A federal court has ordered BMW Manufacturing Co. to pay $1.6 million and provide job opportunities to alleged victims of race discrimination in connection with criminal background checks performed on them, the US Equal Employment Opportunity Commission said.
The consent decree entered Sept. 8 is part of the resolution of a lawsuit filed by the federal agency charged with enforcing anti-discrimination employment laws. The case is one of the first involving arrest and conviction records the EEOC has filed since it began to track complaints on their use last year and updated guidance on existing policy in 2012.
The suit alleged that the US manufacturing unit of the German automaker excluded African-American logistics workers from employment at a disproportionate rate when the company’s new logistics contractor applied BMW’s criminal conviction records guidelines to incumbent logistics employees.
“EEOC has been clear that while a company may choose to use criminal history as a screening device in employment, Title VII requires that when a criminal background screen results in the disproportionate exclusion of African-Americans from job opportunities, the employer must evaluate whether the policy is job related and consistent with a business necessity,” said P. David Lopez, EEOC’s General Counsel.

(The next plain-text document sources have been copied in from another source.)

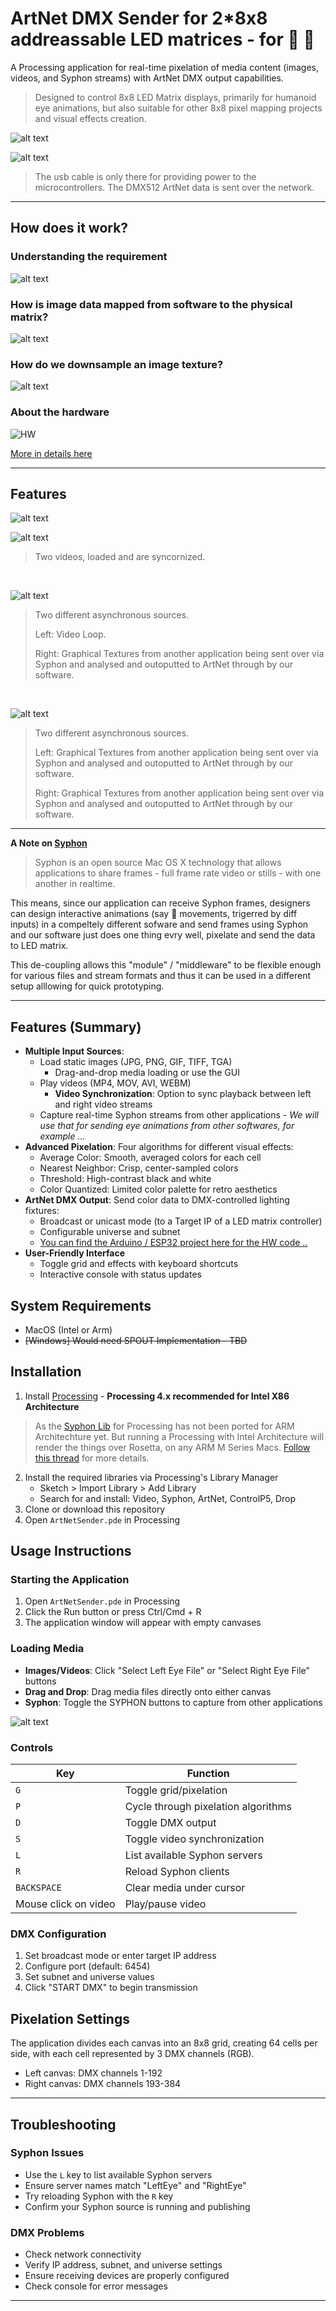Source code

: # ArtNet DMX Sender for 2*8x8 addreassable LED matrices - for 🤖 👀

A Processing application for real-time pixelation of media content (images, videos, and Syphon streams) with ArtNet DMX output capabilities. 
> Designed to control 8x8 LED Matrix displays, primarily for humanoid eye animations, but also suitable for other 8x8 pixel mapping projects and visual effects creation.

![alt text](<_assets/Screenshot 2025-03-24 at 11.16.21.png>)

![alt text](<_assets/2 videos - synced.jpg>)
> The usb cable is only there for providing power to the microcontrollers. The DMX512 ArtNet data is sent over the network.

---

## How does it work?

### Understanding the requirement

![alt text](<_assets/Pixel Processing algorithms.png>)

### How is image data mapped from software to the physical matrix?

![alt text](<_assets/Pixel Processing algorithms-2.png>)

### How do we downsample an image texture?

![alt text](<_assets/Pixel Processing algorithms-3.png>)

### About the hardware

![HW](<_assets/Hardware ....png>)

[More in details here](Arduino/README.md)

---

## Features

![alt text](<_assets/Our software.png>)

![alt text](<_assets/2 videos - synced.jpg>)
> Two videos, loaded and are syncornized.

<br>

![alt text](<_assets/1 syphon 1 video.jpg>)
> Two different asynchronous sources.
>
> Left: Video Loop.
>
> Right: Graphical Textures from another application being sent over via Syphon and analysed and outoputted to ArtNet through by our software.

<br>

![alt text](<_assets/2 syphon.jpg>)
> Two different asynchronous sources.
>
> Left: Graphical Textures from another application being sent over via Syphon and analysed and outoputted to ArtNet through by our software.
>
> Right: Graphical Textures from another application being sent over via Syphon and analysed and outoputted to ArtNet through by our software.

---

__A Note on [Syphon](https://syphon.github.io/)__ 
> Syphon is an open source Mac OS X technology that allows applications to share frames - full frame rate video or stills - with one another in realtime.

This means, since our application can receive Syphon frames, designers can design interactive animations (say 👀 movements, trigerred by diff inputs) in a compeltely different sofware and send frames using Syphon and our software just does one thing evry well, pixelate and send the data to LED matrix.

This de-coupling allows this "module" / "middleware" to be flexible enough for various files and stream formats and thus it can be used in a different setup alllowing for quick prototyping.

---

## Features (Summary)

- **Multiple Input Sources**:
  - Load static images (JPG, PNG, GIF, TIFF, TGA)
    - Drag-and-drop media loading or use the GUI
  - Play videos (MP4, MOV, AVI, WEBM)
    - **Video Synchronization**: Option to sync playback between left and right video streams
  - Capture real-time Syphon streams from other applications - _We will use that for sending eye animations from other softwares, for example ..._
- **Advanced Pixelation**: Four algorithms for different visual effects:
  - Average Color: Smooth, averaged colors for each cell
  - Nearest Neighbor: Crisp, center-sampled colors
  - Threshold: High-contrast black and white
  - Color Quantized: Limited color palette for retro aesthetics
- **ArtNet DMX Output**: Send color data to DMX-controlled lighting fixtures:
  - Broadcast or unicast mode (to a Target IP of a LED matrix controller)
  - Configurable universe and subnet
  - [You can find the Arduino / ESP32 project here for the HW code ..](simple/Arduino/esp32s3_8x8_ledmatrix_artnet_receiver)
- **User-Friendly Interface**
  - Toggle grid and effects with keyboard shortcuts
  - Interactive console with status updates

## System Requirements

- MacOS (Intel or Arm)
- ~~[Windows] Would need SPOUT Implementation - TBD~~

## Installation

1. Install [Processing](https://processing.org/download) - __Processing 4.x recommended for Intel X86 Architecture__
  > As the [Syphon Lib](https://github.com/Syphon/Processing) for Processing has not been ported for ARM Architechture yet. But running a Processing with Intel Architecture will render the things over Rosetta, on any ARM M Series Macs. [Follow this thread](https://github.com/Syphon/Java/issues/7) for more details.
2. Install the required libraries via Processing's Library Manager
   - Sketch > Import Library > Add Library
   - Search for and install: Video, Syphon, ArtNet, ControlP5, Drop
3. Clone or download this repository
4. Open `ArtNetSender.pde` in Processing

## Usage Instructions

### Starting the Application

1. Open `ArtNetSender.pde` in Processing
2. Click the Run button or press Ctrl/Cmd + R
3. The application window will appear with empty canvases

### Loading Media

- **Images/Videos**: Click "Select Left Eye File" or "Select Right Eye File" buttons
- **Drag and Drop**: Drag media files directly onto either canvas
- **Syphon**: Toggle the SYPHON buttons to capture from other applications

![alt text](_assets/software.gif)

### Controls

| Key | Function |
|-----|----------|
| `G` | Toggle grid/pixelation |
| `P` | Cycle through pixelation algorithms |
| `D` | Toggle DMX output |
| `S` | Toggle video synchronization |
| `L` | List available Syphon servers |
| `R` | Reload Syphon clients |
| `BACKSPACE` | Clear media under cursor |
| Mouse click on video | Play/pause video |

### DMX Configuration

1. Set broadcast mode or enter target IP address
2. Configure port (default: 6454)
3. Set subnet and universe values
4. Click "START DMX" to begin transmission

## Pixelation Settings

The application divides each canvas into an 8x8 grid, creating 64 cells per side, with each cell represented by 3 DMX channels (RGB).

- Left canvas: DMX channels 1-192
- Right canvas: DMX channels 193-384

---

## Troubleshooting

### Syphon Issues

- Use the `L` key to list available Syphon servers
- Ensure server names match "LeftEye" and "RightEye"
- Try reloading Syphon with the `R` key
- Confirm your Syphon source is running and publishing

### DMX Problems

- Check network connectivity
- Verify IP address, subnet, and universe settings
- Ensure receiving devices are properly configured
- Check console for error messages

---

The complaint said that when BMW switched contractors handling the company’s logistics at its Spartanburg, S.C., facility in the summer of 2008, it required the new contractor to perform a criminal background screen on all existing logistics employees who re-applied to continue working in their positions at BMW.

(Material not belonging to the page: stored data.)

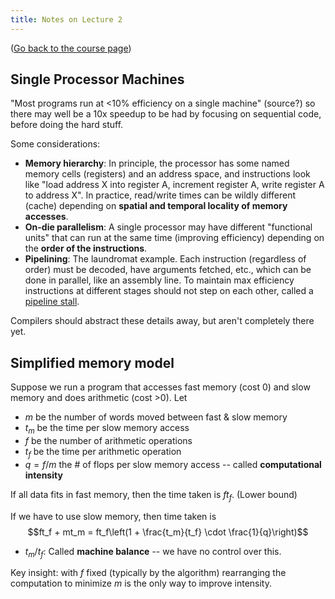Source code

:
 ```yaml
---
title: Notes on Lecture 2
---
```


([Go back to the course page](/classes/parp/index.html))

## Single Processor Machines

"Most programs run at <10% efficiency on a single machine" (source?) so there may well be a 10x speedup to be had by focusing on sequential code, before doing the hard stuff.

Some considerations:

* **Memory hierarchy**: In principle, the processor has some named memory cells (registers) and an address space, and instructions look like "load address X into register A, increment register A, write register A to address X". In practice, read/write times can be wildly different (cache) depending on **spatial and temporal locality of memory accesses**.
* **On-die parallelism**: A single processor may have different "functional units" that can run at the same time (improving efficiency) depending on the **order of the instructions**.
* **Pipelining**: The laundromat example. Each instruction (regardless of order) must be decoded, have arguments fetched, etc., which can be done in parallel, like an assembly line. To maintain max efficiency instructions at different stages should not step on each other, called a [pipeline stall](https://en.wikipedia.org/wiki/Bubble_%28computing%29).

Compilers should abstract these details away, but aren't completely there yet.

## Simplified memory model

Suppose we run a program that accesses fast memory (cost 0) and slow memory and does arithmetic (cost >0). Let

* $m$ be the number of words moved between fast & slow memory
* $t_m$ be the time per slow memory access
* $f$ be the number of arithmetic operations
* $t_f$ be the time per arithmetic operation
* $q = f/m$ the # of flops per slow memory access -- called **computational intensity**

If all data fits in fast memory, then the time taken is $ft_f$. (Lower bound)

If we have to use slow memory, then time taken is $$ft_f + mt_m = ft_f\left(1 + \frac{t_m}{t_f} \cdot \frac{1}{q}\right)$$

* $t_m/t_f$: Called **machine balance** -- we have no control over this.

Key insight: with $f$ fixed (typically by the algorithm) rearranging the computation to minimize $m$ is the only way to improve intensity.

At the time, BMW’s criminal conviction records guidelines excluded from employment all persons with convictions in certain categories of crime, regardless of how long ago the employee had been convicted or whether the conviction was for a misdemeanor or felony.
According to the complaint, after the criminal background checks were performed, BMW learned that approximately 100 incumbent logistics workers at the facility, including employees who had worked there for several years, did not pass the screen. EEOC alleged that 80 percent of the incumbent workers disqualified from employment as a result of applying BMW’s guidelines were black.
Following an investigation, EEOC filed suit alleging that blacks were disproportionately disqualified from employment as a result of the criminal conviction records guidelines. EEOC sought relief for 56 African-Americans who were discharged. BMW has since voluntarily changed its guidelines.
BMW will pay a total of $1.6 million to resolve the litigation and two pending charges related to the company’s previous criminal conviction records guidelines that had been filed with EEOC. The carmaker also will offer employment opportunities to the discharged workers in the suit and up to 90 African-American applicants whom the contractor refused to hire based on the previous conviction records guidelines.